Übersetze den Satz „Das sind Phasen, die eine Familie schwer belasten.“ aus dem Übungstext ins Englische.

> **Übungstext**:
▽
Nach dieser Aktion und Verhörung am darauffolgenden Vormittag der ganzen Familie war nichts mehr. Die Obduktion hat dann das ergeben tagsdrauf, was jeder schon wußte.
Und - wir - waren alleine. Jeder von uns und ganz besonders Georg hätte psychische Betreuung nötig gehabt.
Seither weiß ich wie schwierig es ist mit so was umzugehen. Es wird einem das Leben lang verfolgen.
Die Reaktionen der Familienangehörigen ist verschieden. Wut auf den Verstorbenen lösen sich ab mit Trauer und Schuldsuche bei sich selbst.
Das sind Phasen, die eine Familie schwer belasten. Das geht vermutlich Jahre lang so.
Verstehen kann einem eigentlich nur jemand, der selber so was schon mal mitgemacht hat.
△
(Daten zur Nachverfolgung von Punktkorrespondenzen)
▽
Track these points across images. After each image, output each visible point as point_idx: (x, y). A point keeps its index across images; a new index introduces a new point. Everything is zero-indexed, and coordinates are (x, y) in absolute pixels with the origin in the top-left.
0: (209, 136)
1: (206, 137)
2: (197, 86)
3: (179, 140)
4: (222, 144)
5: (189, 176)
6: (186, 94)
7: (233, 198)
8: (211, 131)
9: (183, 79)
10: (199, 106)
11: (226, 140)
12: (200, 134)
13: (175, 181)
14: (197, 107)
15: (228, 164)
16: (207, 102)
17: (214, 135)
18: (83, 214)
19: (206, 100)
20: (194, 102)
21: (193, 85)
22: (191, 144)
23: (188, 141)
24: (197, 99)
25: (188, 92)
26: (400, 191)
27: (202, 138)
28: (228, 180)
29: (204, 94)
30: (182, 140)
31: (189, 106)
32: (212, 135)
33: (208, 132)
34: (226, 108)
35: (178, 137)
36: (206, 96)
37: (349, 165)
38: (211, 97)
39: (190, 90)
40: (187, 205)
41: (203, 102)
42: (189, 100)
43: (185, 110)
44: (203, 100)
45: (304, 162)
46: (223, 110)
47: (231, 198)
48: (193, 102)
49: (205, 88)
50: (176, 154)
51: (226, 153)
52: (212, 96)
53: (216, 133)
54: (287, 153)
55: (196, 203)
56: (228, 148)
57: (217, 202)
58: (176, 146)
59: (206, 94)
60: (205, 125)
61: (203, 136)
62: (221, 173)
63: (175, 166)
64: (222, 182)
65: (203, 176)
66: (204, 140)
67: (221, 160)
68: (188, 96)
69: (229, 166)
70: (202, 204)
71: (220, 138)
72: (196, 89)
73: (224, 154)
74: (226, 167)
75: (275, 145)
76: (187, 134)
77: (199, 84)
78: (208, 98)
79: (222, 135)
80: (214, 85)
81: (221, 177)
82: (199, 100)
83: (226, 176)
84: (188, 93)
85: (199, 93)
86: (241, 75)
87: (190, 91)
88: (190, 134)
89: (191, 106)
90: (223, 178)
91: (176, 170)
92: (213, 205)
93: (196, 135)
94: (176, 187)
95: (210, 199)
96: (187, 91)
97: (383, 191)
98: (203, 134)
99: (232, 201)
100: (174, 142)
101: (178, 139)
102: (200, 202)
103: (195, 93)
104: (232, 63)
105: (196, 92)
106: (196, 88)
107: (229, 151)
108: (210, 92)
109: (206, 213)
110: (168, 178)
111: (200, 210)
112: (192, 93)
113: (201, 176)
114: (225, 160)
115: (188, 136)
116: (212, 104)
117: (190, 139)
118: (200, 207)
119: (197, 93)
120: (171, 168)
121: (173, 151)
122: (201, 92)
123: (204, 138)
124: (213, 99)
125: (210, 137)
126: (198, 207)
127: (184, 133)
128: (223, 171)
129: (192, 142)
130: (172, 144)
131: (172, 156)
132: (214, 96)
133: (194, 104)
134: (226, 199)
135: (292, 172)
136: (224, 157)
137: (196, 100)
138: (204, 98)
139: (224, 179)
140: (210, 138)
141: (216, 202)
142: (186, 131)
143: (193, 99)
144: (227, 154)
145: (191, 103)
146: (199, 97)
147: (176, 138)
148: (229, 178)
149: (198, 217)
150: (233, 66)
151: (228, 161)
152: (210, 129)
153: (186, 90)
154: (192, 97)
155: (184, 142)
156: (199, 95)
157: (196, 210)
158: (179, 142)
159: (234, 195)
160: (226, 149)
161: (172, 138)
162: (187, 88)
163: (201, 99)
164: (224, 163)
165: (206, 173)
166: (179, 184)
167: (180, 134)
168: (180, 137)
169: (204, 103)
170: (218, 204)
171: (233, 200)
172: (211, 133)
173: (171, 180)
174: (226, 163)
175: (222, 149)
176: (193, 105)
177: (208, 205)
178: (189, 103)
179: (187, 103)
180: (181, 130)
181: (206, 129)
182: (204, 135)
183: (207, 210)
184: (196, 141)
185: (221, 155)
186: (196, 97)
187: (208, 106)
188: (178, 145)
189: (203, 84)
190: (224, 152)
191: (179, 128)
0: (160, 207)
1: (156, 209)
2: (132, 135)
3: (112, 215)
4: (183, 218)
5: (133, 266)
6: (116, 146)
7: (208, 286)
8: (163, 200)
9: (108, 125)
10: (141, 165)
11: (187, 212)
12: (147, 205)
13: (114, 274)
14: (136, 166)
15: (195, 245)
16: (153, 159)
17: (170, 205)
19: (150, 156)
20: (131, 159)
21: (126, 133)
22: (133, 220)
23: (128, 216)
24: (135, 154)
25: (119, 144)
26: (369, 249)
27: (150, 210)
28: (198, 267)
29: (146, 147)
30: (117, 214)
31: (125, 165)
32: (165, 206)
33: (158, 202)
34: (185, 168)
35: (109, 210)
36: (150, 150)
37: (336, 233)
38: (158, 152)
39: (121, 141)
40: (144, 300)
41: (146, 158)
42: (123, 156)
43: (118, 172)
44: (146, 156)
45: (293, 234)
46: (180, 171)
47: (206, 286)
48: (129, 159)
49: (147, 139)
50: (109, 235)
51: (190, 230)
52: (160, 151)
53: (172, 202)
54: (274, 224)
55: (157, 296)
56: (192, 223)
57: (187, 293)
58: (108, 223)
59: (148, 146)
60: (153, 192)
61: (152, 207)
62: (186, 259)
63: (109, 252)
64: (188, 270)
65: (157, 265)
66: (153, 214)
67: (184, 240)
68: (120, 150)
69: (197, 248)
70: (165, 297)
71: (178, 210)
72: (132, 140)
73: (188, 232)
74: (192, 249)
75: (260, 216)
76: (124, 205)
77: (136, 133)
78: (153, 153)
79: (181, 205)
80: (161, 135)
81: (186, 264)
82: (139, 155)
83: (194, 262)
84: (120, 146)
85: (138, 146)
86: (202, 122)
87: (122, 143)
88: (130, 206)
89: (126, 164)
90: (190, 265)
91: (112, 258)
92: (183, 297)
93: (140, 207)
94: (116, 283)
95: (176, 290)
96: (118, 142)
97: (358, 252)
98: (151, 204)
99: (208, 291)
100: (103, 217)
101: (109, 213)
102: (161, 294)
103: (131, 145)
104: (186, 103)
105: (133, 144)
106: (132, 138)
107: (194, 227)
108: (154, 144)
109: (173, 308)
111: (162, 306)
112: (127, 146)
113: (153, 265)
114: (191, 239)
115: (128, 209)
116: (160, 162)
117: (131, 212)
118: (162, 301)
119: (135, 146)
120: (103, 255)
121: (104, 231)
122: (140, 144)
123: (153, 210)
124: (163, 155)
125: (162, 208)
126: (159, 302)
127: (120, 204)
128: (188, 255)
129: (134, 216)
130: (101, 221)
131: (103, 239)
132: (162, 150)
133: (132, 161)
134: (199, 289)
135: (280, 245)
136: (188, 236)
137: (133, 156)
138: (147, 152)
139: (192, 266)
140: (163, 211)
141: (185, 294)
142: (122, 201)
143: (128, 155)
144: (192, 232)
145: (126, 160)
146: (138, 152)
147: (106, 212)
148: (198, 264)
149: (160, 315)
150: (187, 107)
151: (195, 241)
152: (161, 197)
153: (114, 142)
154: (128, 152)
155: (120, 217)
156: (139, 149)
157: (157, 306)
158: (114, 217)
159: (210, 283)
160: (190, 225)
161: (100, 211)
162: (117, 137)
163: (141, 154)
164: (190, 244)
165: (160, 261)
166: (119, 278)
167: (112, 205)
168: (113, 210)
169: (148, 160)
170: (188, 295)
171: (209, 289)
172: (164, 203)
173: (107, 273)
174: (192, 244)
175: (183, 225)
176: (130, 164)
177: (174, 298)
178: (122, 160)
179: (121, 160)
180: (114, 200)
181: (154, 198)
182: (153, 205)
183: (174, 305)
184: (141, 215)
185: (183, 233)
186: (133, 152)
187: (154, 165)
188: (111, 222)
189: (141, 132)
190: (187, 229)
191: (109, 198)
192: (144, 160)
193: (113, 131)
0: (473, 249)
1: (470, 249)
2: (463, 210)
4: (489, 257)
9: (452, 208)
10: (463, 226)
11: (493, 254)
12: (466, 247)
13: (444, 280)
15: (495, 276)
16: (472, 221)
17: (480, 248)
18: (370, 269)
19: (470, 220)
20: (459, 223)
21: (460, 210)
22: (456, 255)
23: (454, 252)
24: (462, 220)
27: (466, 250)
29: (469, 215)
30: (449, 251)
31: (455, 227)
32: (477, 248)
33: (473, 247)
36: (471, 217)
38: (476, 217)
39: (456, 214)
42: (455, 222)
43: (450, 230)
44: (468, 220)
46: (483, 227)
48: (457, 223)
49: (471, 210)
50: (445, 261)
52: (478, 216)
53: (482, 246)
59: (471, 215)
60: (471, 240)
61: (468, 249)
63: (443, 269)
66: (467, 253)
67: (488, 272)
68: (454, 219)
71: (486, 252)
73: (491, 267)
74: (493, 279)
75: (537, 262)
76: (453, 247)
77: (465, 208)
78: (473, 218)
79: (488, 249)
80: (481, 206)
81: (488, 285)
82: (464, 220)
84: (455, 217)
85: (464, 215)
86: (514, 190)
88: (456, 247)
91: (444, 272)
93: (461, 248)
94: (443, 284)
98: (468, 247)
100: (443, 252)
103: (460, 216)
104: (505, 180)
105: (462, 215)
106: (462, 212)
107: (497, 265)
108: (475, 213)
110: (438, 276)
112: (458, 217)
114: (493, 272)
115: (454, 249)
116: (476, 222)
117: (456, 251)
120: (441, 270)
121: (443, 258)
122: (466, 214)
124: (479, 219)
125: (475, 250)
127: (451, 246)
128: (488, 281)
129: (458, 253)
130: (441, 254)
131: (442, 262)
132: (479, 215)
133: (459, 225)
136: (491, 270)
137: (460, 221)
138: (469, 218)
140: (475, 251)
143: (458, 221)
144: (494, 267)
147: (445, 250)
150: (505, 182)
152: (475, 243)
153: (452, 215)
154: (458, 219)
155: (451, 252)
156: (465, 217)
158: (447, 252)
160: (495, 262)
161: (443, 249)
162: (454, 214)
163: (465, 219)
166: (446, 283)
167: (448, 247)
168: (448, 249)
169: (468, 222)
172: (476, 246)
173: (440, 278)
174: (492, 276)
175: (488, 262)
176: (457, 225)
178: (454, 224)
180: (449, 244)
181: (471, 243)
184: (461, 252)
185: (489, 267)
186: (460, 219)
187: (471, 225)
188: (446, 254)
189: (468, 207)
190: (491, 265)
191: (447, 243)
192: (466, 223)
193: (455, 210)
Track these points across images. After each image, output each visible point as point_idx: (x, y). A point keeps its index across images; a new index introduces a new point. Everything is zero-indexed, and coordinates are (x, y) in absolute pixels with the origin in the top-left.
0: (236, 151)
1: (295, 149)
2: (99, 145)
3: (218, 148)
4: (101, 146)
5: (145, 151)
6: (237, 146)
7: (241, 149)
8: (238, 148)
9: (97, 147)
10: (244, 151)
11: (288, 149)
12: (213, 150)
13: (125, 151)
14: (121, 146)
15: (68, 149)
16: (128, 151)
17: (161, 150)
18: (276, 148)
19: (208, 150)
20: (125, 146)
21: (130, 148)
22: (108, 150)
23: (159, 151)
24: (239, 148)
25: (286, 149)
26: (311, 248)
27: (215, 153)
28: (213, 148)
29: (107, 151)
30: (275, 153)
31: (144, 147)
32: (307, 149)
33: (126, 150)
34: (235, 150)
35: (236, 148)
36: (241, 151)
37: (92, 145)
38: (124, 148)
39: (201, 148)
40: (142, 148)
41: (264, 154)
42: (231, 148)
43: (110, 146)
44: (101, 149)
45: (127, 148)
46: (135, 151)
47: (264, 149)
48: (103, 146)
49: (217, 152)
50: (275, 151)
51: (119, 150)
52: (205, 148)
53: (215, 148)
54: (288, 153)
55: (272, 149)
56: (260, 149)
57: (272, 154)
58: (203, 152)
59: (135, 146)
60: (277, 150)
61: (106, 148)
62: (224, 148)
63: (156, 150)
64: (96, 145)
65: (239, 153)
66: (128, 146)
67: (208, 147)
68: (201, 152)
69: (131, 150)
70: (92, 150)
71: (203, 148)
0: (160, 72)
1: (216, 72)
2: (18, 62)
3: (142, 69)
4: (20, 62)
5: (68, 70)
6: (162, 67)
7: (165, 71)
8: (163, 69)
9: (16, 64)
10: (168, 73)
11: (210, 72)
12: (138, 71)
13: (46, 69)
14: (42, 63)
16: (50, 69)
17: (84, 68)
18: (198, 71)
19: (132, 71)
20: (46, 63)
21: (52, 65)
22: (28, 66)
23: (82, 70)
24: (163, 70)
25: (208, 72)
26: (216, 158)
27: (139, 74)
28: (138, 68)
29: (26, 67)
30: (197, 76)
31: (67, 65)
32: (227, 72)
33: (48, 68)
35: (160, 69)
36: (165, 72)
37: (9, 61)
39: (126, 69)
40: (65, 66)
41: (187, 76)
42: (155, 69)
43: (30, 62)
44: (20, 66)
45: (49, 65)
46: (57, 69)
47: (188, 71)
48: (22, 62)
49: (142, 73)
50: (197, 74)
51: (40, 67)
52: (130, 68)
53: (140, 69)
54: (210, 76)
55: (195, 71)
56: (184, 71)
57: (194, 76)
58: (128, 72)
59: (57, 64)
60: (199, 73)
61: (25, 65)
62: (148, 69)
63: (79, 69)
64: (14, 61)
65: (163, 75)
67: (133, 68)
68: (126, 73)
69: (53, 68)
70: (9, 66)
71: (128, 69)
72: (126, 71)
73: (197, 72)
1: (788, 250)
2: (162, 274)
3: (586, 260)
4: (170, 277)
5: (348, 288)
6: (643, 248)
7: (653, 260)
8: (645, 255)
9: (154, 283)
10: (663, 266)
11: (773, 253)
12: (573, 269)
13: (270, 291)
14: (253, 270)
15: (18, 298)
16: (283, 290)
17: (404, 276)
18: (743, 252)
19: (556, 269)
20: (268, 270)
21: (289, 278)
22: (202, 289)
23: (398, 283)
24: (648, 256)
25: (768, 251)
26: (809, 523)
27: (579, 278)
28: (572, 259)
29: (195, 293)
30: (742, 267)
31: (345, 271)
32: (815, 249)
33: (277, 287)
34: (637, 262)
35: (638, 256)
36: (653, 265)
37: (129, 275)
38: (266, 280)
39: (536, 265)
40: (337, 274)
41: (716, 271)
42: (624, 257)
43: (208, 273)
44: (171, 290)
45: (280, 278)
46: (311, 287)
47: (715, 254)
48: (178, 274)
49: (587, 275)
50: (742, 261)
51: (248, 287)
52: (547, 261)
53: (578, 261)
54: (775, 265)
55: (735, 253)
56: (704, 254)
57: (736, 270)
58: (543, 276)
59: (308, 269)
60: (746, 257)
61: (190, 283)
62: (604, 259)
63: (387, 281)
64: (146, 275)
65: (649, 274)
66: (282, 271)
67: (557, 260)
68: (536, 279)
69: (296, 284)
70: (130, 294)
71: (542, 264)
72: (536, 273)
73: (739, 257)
△
> **Antwort**: These are phases that place a heavy burden on a family.